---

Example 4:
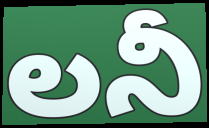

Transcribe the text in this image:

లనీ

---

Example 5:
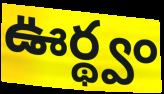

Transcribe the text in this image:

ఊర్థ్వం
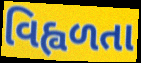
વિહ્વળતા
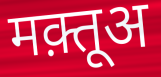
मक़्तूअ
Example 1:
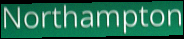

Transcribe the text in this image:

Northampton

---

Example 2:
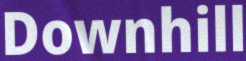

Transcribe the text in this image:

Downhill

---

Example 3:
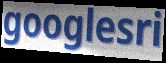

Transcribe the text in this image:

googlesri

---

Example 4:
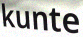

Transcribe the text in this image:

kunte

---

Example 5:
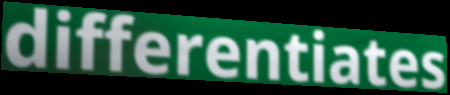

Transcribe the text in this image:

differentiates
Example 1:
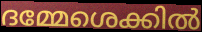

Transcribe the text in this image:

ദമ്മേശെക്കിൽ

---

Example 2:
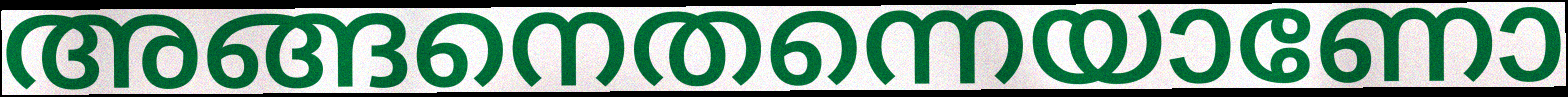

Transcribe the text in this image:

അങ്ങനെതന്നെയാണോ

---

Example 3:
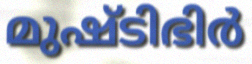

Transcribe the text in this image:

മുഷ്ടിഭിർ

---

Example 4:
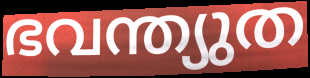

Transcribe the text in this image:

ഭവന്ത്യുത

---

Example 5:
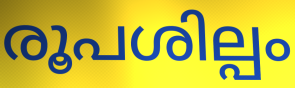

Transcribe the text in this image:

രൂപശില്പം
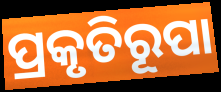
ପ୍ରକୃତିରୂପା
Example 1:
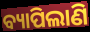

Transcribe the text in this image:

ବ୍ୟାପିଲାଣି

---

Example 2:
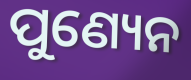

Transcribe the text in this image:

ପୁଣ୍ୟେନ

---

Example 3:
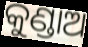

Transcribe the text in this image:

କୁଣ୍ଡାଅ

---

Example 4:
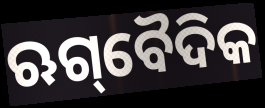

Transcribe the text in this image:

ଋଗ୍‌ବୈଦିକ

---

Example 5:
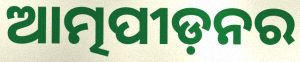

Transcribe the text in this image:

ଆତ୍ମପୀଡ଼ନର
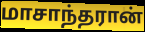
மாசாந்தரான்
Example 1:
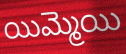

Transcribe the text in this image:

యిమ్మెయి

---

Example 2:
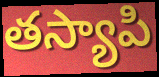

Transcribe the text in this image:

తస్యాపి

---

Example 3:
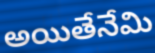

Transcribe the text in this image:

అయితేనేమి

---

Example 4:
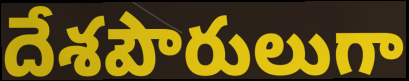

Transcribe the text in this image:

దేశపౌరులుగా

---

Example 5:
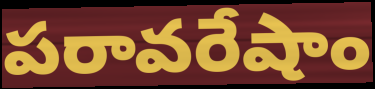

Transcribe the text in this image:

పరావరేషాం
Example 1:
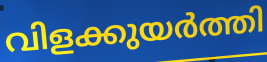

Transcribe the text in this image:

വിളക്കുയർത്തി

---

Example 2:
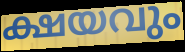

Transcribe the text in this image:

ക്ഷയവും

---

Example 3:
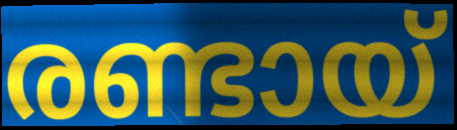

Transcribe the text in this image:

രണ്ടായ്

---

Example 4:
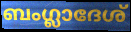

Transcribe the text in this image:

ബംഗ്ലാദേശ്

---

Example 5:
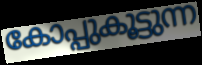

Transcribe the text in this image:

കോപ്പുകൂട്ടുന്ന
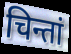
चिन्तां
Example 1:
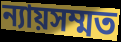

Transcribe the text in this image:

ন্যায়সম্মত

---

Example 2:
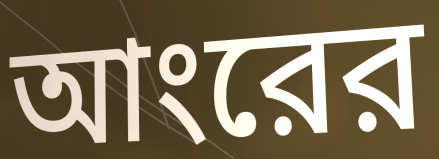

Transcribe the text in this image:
*****
## [TASK REQUIREMENTS]
Can you output the data line for line, starting at its very beginning and ending with the line that contains "Northampton", both included, and with the pictures left out?

## [OUTPUT OF THE TASK]
---

Example 4:

Transcribe the text in this image:

లనీ

---

Example 5:

Transcribe the text in this image:

ఊర్థ్వం
વિહ્વળતા
मक़्तूअ
Example 1:

Transcribe the text in this image:

Northampton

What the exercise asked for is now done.